Consistent Hashing
Distributed Hash Table (DHT) is one of the fundamental component used in distributed scalable systems. Hash Tables need key, value and a hash function, where hash function maps the key to a location where the value is stored.
index = hash_function(key)
Suppose we are designing a distributed caching system. Given ‘n’ cache servers, an intuitive hash function would be ‘key % n’. It is simple and commonly used. But it has two major drawbacks:
- It is NOT horizontally scalable. Whenever a new cache host is added to the system, all existing mappings are broken. It will be a pain point in maintenance if the caching system contains lots of data. Practically it becomes difficult to schedule a downtime to update all caching mappings.
- It may NOT be load balanced, especially for non-uniformly distributed data. In practice, it can be easily assumed that the data will not be distributed uniformly. For the caching system, it translates into some caches becoming hot and saturated while the others idle and almost empty.
In such situations, consistent hashing is a good way to improve the caching system.
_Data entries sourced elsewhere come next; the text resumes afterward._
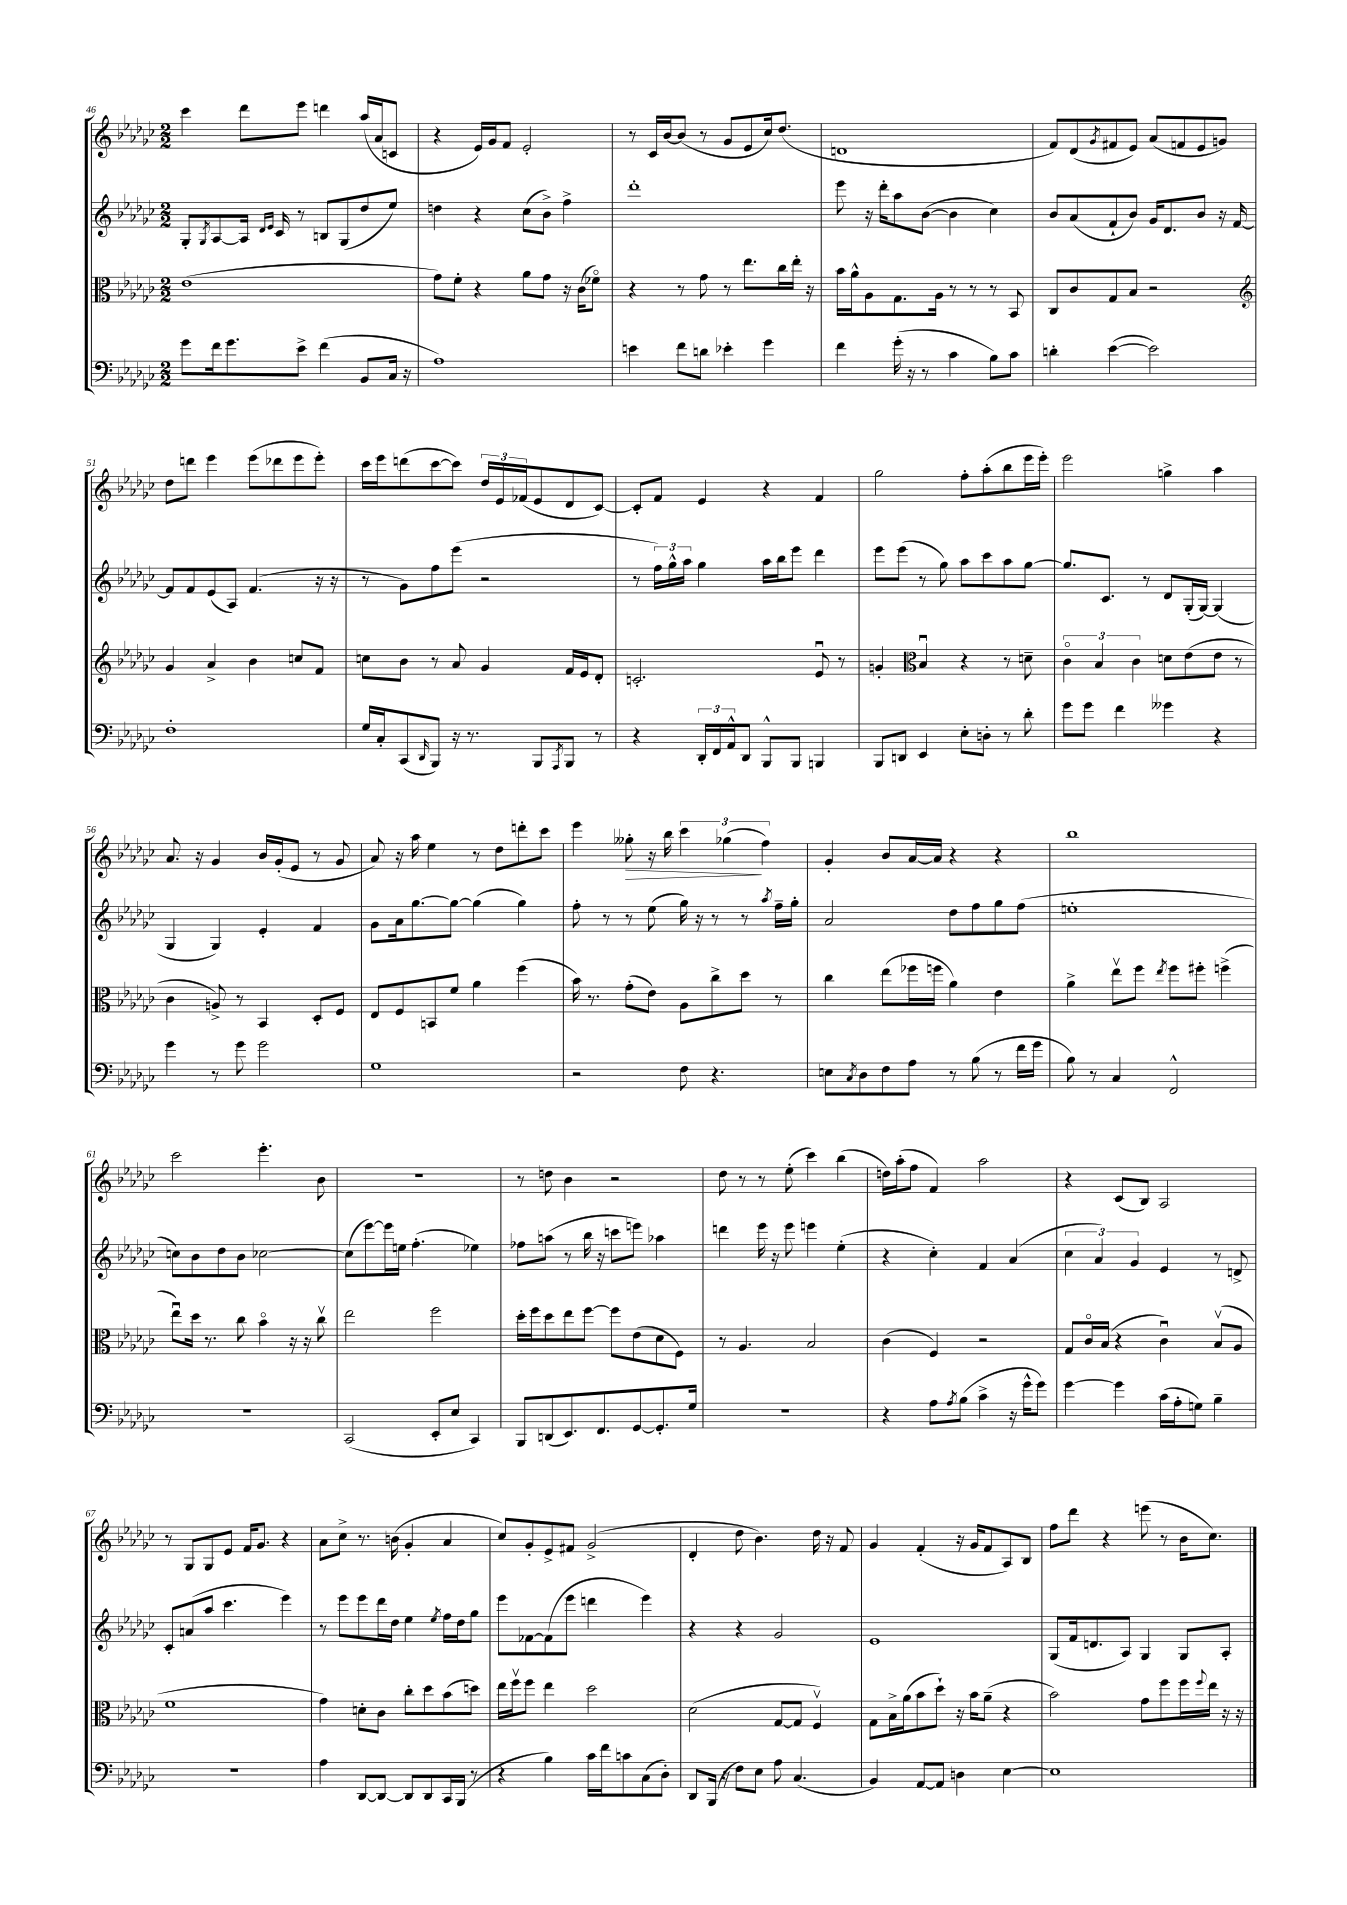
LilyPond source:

<<
\new StaffGroup <<
\new Staff = "s0" {
    \clef treble \key ges \major \numericTimeSignature \time 2/2
    ces'''4 des'''8 ees'''8 d'''4 aes''16( aes'16 c'8 |
    r4 ees'16) ges'16 f'8 ees'2-. |
    r8 ces'16 bes'16~ bes'8( r8 ges'8 ees'8 ces''16) des''8.( |
    d'1 |
    f'8) des'8( \acciaccatura { ges'8 } fis'8 ees'8) aes'8( f'8 ees'8 g'8) |
    des''8 d'''8 ees'''4 ees'''8( des'''8 ees'''8 ees'''8-.) |
    ces'''16 ees'''16 d'''8( ces'''8~ ces'''8) \tuplet 3/2 { des''16 ees'16 fes'16( } ees'8 des'8 ces'8~) |
    ces'8-. f'8 ees'4 r4 f'4 |
    ges''2 f''8-. aes''8-.( bes''8 ees'''16 ees'''16-.) |
    ees'''2 g''4-> aes''4 |
    aes'8. r16 ges'4 bes'16 ges'16-.( ees'8 r8 ges'8 |
    aes'8) r16 aes''16 ees''4 r8 des''8 d'''8-. ces'''8 |
    ees'''4 geses''8-.\> r16 bes''16 \tuplet 3/2 { ces'''4 ges''4\!( f''4) } |
    ges'4-. bes'8 aes'16~ aes'16 r4 r4 |
    bes''1 |
    ces'''2 ees'''4.-. bes'8 |
    r1 |
    r8 d''8 bes'4 r2 |
    des''8 r8 r8 ees''8-.( ces'''4) bes''4( |
    d''16) aes''16-.( f''8 f'4) aes''2 |
    r4 ces'8( bes8) aes2 |
    r8 ges8 ges8 ees'8 f'16 ges'8. r4 |
    aes'8 ces''8-> r8. b'16( ges'4-. aes'4 |
    ces''8) ges'8-. ees'8-> fis'8 ges'2->( |
    des'4-. des''8 bes'4.) des''16 r16 f'8 |
    ges'4 f'4-.( r16 ges'16 f'8 aes8) bes8 |
    f''8 des'''8 r4 e'''8( r8 bes'16 ces''8.) \bar "|." |
}
\new Staff = "s1" {
    \clef treble \key ges \major \numericTimeSignature \time 2/2
    ges8-. \acciaccatura { ges8 } aes8~ aes16 \grace { des'16 ees'16 } ces'16 r8 b8 ges8( des''8 ees''8) |
    d''4 r4 ces''8( bes'8->) f''4-> |
    des'''1-. |
    ees'''8 r16 des'''16-. aes''8 bes'8~( bes'4 ces''4) |
    bes'8 aes'8( f'8-! bes'8) ges'16 des'8. bes'8 r16 f'16~ |
    f'8 f'8 ees'8( aes8) f'4.( r16 r16 |
    r8 ges'8) f''8 ees'''8( r2 |
    r8 \tuplet 3/2 { f''16) ges''16-^ aes''16 } ges''4 aes''16 bes''16 ees'''8 des'''4 |
    ees'''8 ees'''8( r8 ges''8) aes''8 ces'''8 aes''8 ges''8~ |
    ges''8. ces'8. r8 des'8 ges16-.( ges16~) ges4( |
    ges4 ges4) ees'4-. f'4 |
    ges'8 aes'16 ges''8.~ ges''8~ ges''4( ges''4) |
    f''8-. r8 r8 ees''8( ges''16) r16 r8 r8 \acciaccatura { aes''8 } f''16-- ges''16-. |
    aes'2 des''8 f''8 ges''8 f''8( |
    e''1-. |
    c''8) bes'8 des''8 bes'8 ces''2~ |
    ces''8( ees'''8~) ees'''16 e''16 f''4.-.( ees''4) |
    fes''8 a''8( r8 bes''16 r16 c'''8 e'''8) aes''4 |
    d'''4 ees'''16 r16 ees'''8 e'''4 ees''4-.( |
    r4 ces''4-.) f'4 aes'4( |
    \tuplet 3/2 { ces''4 aes'4) ges'4 } ees'4 r8 d'8-> |
    ces'8-. a'8( aes''8 ces'''4. ees'''4) |
    r8 ees'''8 ees'''8 des'''16 des''16 ees''4 \acciaccatura { ees''8 } f''16 des''16 ges''8 |
    ees'''8 fes'8~ fes'8( ees'''8 d'''4 ees'''4) |
    r4 r4 ges'2 |
    ees'1 |
    ges8( f'16 d'8. aes8) ges4 ges8 aes8-. \bar "|." |
}
\new Staff = "s2" {
    \clef alto \key ges \major \numericTimeSignature \time 2/2
    ees'1( |
    ges'8) f'8-. r4 aes'8 ges'8 r16 ces'16( fes'8\flageolet) |
    r4 r8 ges'8 r8 ees''8. ces''16 ees''16-. r16 |
    bes'16 aes'16-^ aes8 ges8. aes16 r8 r8 r8 bes,8 |
    ces8 ces'8 ges8 bes8 r2 |
    \clef treble ges'4 aes'4-> bes'4 c''8 f'8 |
    c''8 bes'8 r8 aes'8 ges'4 f'16 ees'16 des'8-. |
    c'2.-. ees'8\downbow r8 |
    g'4-. \clef alto bes4\downbow r4 r8 d'8-- |
    \tuplet 3/2 { ces'4\flageolet bes4 ces'4 } d'8 ees'8( ees'8 r8 |
    ces'4 a8->) r8 bes,4 des8-. f8 |
    ees8 f8 b,8 f'8 aes'4 f''4( |
    bes'16) r8. ges'8-.( ees'8) aes8 ces''8-> des''8 r8 |
    ces''4 ees''8( fes''16 f''16 aes'4) ees'4 |
    aes'4-> ees''8\upbow f''8 \acciaccatura { ees''8 } f''8 fis''8-. f''4->( |
    ees''8\downbow) des''16 r8. ces''8 bes'4\flageolet r16 r16 ces''8\upbow |
    ees''2 f''2 |
    des''16-. f''16 des''8 ees''8 f''8~ f''8 ees'8( des'8 f8) |
    r8 aes4. bes2 |
    ces'4( f4) r2 |
    ges8 ces'16\flageolet bes16( r4 ces'4\downbow) bes8\upbow( aes8 |
    f'1 |
    ges'4) d'8-. ces'8 ces''8-. des''8 bes'8( d''8) |
    ees''16 f''16\upbow f''8 ees''4 des''2 |
    des'2( ges8~ ges8 f4\upbow) |
    ges8 bes16-> aes'16( bes'8 des''8-!) r16 bes'16 aes'8--( r4 |
    bes'2) ges'8 f''8 f''16 \appoggiatura { f''8 } ees''16 r16 r16 \bar "|." |
}
\new Staff = "s3" {
    \clef bass \key ges \major \numericTimeSignature \time 2/2
    ges'8 f'16 ges'8. ees'8-> f'4( bes,8 ces16 r16 |
    aes1) |
    e'4 f'8 d'8 ees'4-. ges'4 |
    f'4 ges'16-.( r16 r8 ces'4 bes8) ces'8 |
    d'4-. ees'4~( ees'2) |
    f1-. |
    ges16 ces16-. ces,8( \grace { des,16 } bes,,8) r16 r8. bes,,8 \acciaccatura { aes,,8 } bes,,8 r8 |
    r4 \tuplet 3/2 { des,16-. f,16 aes,16-^ } des,8 bes,,8-^ bes,,8 b,,4 |
    bes,,8 d,8 ees,4 ees8-. d8-. r8 des'8-. |
    ges'8 ges'8 f'4 geses'4 r4 |
    ges'4 r8 ges'8 ges'2 |
    ges1 |
    r2 f8 r4. |
    e8 \acciaccatura { ces8 } des8 f8 aes8 r8 bes8( r8 f'16 ges'16 |
    bes8) r8 ces4 f,2-^ |
    r1 |
    ces,2( ees,8-. ees8 ces,4) |
    bes,,8 d,8( ees,8.) f,8. ges,8~ ges,8.-. ges16 |
    r1 |
    r4 aes8 \acciaccatura { aes8 } bes8( ces'4-> r16 ges'16-^ ges'8) |
    ges'4~ ges'4 ces'16( aes16-. g8) bes4-- |
    R1 |
    aes4 des,8~ des,8~ des,8 des,8 ces,16 bes,,16( r8 |
    r4 bes4) ces'16 f'16 c'8 ces8( des8-.) |
    des,8 bes,,16( r16 f8) ees8 aes8 ces4.( |
    bes,4) aes,8~ aes,8 d4 ees4~ |
    ees1 \bar "|." |
}
>>
>>
\layout { \context { \Score currentBarNumber = #46 } }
What is Consistent Hashing?
Consistent hashing is a very useful strategy for distributed caching system and DHTs. It allows distributing data across a cluster in such a way that will minimize reorganization when nodes are added or removed. Hence, making the caching system easier to scale up or scale down.
In Consistent Hashing when the hash table is resized (e.g. a new cache host is added to the system), only k/n keys need to be remapped, where k is the total number of keys and n is the total number of servers. Recall that in a caching system using the ‘mod’ as the hash function, all keys need to be remapped.
In consistent hashing objects are mapped to the same host if possible. When a host is removed from the system, the objects on that host are shared by other hosts; and when a new host is added, it takes its share from a few hosts without touching other’s shares.
How it works?
As a typical hash function, consistent hashing maps a key to an integer. Suppose the output of the hash function is in the range of [0, 256). Imagine that the integers in the range are placed on a ring such that the values are wrapped around.
Here’s how consistent hashing works:
- Given a list of cache servers, hash them to integers in the range.
To map a key to a server,
- Hash it to a single integer.
- Move clockwise on the ring until finding the first cache it encounters.
That cache is the one that contains the key. See animation below as an example: key1 maps to cache A; key2 maps to cache C.
To add a new server, say D, keys that were originally residing at C will be split. Some of them will be shifted to D, while other keys will not be touched.
To remove a cache or if a cache failed, say A, all keys that were originally mapping to A will fall into B, and only those keys need to be moved to B, other keys will not be affected.
For load balancing, as we discussed in the beginning, the real data is essentially randomly distributed and thus may not be uniform. It may make the keys on caches unbalanced.
To handle this issue, we add “virtual replicas” for caches. Instead of mapping each cache to a single point on the ring, we map it to multiple points on the ring, i.e. replicas. This way, each cache is associated with multiple portions of the ring.
If the hash function is “mixes well,” as the number of replicas increases, the keys will be more balanced.